'''

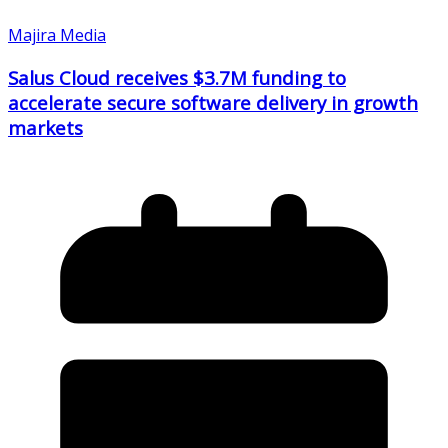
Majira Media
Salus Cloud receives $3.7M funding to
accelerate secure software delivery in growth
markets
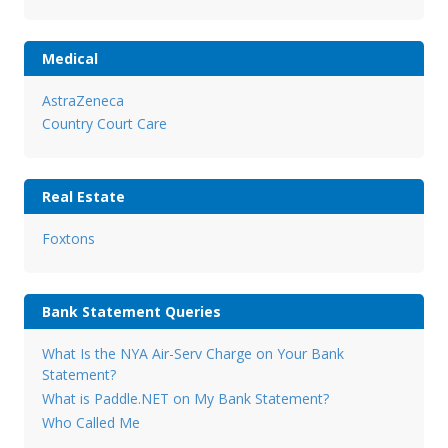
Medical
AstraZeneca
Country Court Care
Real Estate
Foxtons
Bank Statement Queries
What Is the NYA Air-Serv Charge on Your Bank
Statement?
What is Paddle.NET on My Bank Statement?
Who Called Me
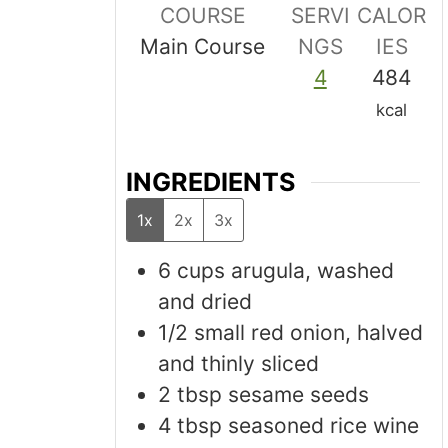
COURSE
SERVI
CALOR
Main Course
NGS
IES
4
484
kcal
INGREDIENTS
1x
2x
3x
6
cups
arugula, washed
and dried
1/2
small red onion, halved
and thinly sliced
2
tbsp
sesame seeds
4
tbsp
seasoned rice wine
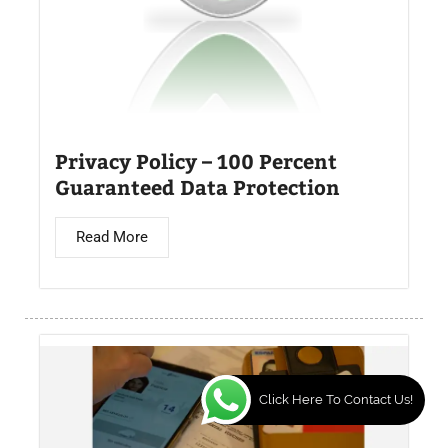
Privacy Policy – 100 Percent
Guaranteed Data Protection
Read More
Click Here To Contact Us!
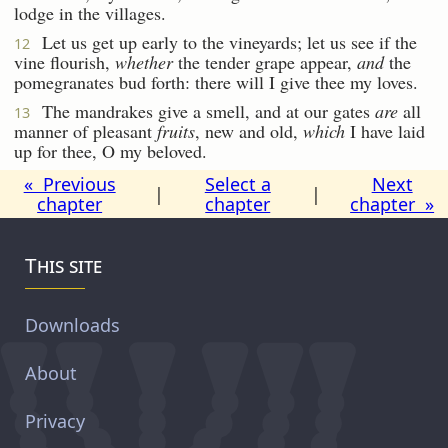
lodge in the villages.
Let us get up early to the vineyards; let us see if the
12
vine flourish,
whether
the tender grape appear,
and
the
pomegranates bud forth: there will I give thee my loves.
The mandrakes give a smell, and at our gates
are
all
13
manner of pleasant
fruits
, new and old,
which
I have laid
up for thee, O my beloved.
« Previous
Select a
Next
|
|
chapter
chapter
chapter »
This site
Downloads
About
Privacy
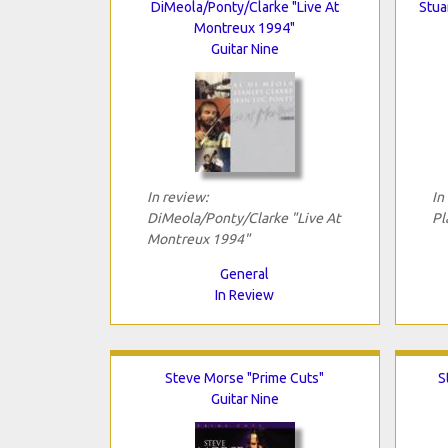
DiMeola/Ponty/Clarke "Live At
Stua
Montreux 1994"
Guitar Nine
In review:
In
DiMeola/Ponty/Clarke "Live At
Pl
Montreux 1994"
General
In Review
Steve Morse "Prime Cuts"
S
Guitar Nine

'''

▸ **What to produce**:
Looking at the entries, count the lines where the word "give" appears, and state the count by itself.

▸ **Your response**:
2